すこし前まで寝たように静まっていた市場をたたき起こしたのは、日本銀行が金融政策を“微修正”させたことだ。
投資家の間で、日銀が金利を低く抑える金融緩和が弱まったり「出口」に近づいたりするとの予想が広まると、国債は売られ、価格が下がって金利が上がりやすくなる。逆に緩和が強まったり長びいたりすると予想されれば、国債は買われ、金利が下がりやすくなるのが定石だ。
日銀は7月末の金融政策決定会合で、「ゼロ%程度」に誘導する長期金利の振れ幅を広げると決定した。従来の「プラスマイナス0.1%」を「プラマイ0.2%」に。金利の上昇も容認する形で、正常化に向けた「一歩」とみる向きもある。これだけなら金利は上昇一辺倒だ。
ところが、公表文のタイトルは〈枠組み強化〉。そこに〈当分の間、現在のきわめて低い長短金利の水準を維持する〉との記述も加わった。金利の急騰を抑えるための「牽制」ではあるが、プロの債券ディーラーでさえ、言葉の真意や政策の方向性をつかみあぐねて迷ったのだ。

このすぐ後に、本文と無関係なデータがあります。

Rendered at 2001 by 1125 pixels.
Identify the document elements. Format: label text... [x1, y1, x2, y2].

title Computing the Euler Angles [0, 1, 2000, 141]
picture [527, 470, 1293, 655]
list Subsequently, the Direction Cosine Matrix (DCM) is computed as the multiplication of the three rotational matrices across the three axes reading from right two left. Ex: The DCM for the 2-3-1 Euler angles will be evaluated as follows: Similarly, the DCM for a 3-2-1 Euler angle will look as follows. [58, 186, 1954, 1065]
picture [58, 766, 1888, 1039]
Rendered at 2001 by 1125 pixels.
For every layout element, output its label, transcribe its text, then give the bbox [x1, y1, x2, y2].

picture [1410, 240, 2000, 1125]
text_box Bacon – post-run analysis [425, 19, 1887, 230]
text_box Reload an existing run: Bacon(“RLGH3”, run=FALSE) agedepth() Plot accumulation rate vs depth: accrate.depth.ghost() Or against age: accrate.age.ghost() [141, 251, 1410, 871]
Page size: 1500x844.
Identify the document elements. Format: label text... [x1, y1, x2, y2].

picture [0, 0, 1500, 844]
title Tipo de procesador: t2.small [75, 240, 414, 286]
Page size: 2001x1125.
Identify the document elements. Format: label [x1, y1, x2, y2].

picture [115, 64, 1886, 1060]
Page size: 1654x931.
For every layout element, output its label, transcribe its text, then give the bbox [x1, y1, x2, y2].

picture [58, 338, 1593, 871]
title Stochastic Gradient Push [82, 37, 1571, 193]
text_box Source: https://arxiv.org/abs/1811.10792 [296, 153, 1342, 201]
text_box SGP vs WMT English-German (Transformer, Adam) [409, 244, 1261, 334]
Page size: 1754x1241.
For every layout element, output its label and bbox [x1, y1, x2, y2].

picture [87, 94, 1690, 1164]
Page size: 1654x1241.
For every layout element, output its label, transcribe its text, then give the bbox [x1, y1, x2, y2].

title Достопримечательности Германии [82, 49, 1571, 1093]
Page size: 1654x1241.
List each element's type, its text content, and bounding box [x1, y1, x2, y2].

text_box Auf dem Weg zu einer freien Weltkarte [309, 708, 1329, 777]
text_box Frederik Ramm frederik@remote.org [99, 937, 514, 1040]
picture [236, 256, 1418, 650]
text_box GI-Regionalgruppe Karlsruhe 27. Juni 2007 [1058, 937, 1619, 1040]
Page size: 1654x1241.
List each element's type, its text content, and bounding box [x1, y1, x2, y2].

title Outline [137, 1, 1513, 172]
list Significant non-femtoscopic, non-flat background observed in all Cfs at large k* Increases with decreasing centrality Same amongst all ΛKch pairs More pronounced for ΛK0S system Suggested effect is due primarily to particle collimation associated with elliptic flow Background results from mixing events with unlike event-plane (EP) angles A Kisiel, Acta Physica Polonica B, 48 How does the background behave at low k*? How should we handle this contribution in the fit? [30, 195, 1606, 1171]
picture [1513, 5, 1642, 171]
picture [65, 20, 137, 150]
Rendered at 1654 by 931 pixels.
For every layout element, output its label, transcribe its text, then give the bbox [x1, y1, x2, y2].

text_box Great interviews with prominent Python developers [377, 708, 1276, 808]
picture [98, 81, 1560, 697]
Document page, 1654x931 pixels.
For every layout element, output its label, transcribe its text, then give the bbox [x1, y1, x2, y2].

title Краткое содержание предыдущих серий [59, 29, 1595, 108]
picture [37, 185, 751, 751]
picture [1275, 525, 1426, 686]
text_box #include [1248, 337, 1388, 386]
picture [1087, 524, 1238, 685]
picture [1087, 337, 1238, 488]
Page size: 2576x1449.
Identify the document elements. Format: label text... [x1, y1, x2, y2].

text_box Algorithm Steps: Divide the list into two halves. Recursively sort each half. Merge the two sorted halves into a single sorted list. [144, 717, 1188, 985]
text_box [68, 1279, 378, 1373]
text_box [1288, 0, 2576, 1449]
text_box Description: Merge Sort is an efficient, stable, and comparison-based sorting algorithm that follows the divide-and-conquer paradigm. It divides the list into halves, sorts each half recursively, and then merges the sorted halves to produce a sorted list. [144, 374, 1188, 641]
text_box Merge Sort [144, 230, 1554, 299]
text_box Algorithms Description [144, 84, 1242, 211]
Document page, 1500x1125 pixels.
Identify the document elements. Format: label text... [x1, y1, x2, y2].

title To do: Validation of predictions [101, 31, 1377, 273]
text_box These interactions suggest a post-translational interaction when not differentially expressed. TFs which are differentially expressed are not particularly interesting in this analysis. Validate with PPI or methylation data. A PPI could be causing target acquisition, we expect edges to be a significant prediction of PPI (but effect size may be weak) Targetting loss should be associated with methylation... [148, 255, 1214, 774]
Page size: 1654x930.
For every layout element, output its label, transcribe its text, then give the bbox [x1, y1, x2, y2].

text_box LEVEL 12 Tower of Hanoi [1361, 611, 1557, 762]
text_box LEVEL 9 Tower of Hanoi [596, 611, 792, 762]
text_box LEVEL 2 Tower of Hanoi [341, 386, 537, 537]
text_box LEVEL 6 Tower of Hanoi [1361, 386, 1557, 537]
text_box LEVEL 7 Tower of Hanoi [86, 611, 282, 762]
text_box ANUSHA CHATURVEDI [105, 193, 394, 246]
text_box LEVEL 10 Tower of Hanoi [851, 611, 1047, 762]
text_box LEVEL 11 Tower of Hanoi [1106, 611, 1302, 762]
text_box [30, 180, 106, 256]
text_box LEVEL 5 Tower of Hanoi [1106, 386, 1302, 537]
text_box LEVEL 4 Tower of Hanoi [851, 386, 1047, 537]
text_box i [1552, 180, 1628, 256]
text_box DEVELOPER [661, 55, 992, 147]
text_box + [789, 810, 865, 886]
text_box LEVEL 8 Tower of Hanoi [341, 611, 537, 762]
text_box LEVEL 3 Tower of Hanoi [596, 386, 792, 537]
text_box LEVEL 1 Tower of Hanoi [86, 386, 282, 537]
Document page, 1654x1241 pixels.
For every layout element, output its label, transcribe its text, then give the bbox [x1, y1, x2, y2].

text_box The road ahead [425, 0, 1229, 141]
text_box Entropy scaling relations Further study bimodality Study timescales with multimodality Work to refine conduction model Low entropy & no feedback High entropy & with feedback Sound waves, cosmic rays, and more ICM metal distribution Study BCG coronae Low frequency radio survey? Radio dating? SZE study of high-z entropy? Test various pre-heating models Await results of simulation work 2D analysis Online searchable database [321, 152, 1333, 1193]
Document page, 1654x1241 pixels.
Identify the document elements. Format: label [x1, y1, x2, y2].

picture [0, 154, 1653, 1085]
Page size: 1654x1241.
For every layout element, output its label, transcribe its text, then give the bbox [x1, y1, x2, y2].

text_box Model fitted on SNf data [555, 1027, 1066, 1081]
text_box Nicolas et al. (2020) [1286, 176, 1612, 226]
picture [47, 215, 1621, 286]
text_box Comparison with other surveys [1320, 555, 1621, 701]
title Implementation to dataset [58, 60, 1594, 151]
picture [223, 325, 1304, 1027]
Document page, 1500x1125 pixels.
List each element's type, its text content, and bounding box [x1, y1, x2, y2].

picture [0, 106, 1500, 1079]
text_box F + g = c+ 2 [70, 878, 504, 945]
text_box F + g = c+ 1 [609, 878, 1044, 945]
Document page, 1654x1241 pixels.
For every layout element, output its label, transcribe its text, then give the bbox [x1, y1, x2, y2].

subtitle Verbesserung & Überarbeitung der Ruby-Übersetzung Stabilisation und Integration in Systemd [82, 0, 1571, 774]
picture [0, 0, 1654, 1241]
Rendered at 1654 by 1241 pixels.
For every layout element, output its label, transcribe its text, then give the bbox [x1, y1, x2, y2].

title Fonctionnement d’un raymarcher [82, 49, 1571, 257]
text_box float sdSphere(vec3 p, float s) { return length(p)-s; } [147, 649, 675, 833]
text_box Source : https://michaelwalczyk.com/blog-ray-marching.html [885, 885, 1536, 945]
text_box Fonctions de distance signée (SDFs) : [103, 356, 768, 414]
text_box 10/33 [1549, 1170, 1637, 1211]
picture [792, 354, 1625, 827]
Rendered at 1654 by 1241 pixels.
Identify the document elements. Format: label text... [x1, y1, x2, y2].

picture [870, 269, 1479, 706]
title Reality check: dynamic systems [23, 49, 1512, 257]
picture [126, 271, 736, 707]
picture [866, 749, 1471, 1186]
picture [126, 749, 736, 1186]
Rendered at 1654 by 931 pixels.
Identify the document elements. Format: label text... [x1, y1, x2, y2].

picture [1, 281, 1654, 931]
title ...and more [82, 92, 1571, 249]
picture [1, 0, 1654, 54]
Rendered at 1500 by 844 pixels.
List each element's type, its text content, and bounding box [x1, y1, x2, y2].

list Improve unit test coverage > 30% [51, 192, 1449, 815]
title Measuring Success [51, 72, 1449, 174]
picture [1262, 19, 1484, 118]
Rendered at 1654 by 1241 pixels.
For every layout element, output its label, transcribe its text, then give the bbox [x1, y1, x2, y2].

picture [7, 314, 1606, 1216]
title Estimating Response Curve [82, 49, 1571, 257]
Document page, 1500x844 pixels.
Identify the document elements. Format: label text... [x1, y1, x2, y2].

「早期に出口に向かうとか、金利が引き上げられるのではないかという一部の観測を完全に否定できる」
日銀の黒田東彦総裁は会合後の記者会見で勇ましく語った。
しかし、会合の翌日以降も金利の上昇圧力が続くのは、黒田総裁の発言を額面通りには受け止められない、と感じる市場参加者が少なくないからだ。自業自得としか言いようがない。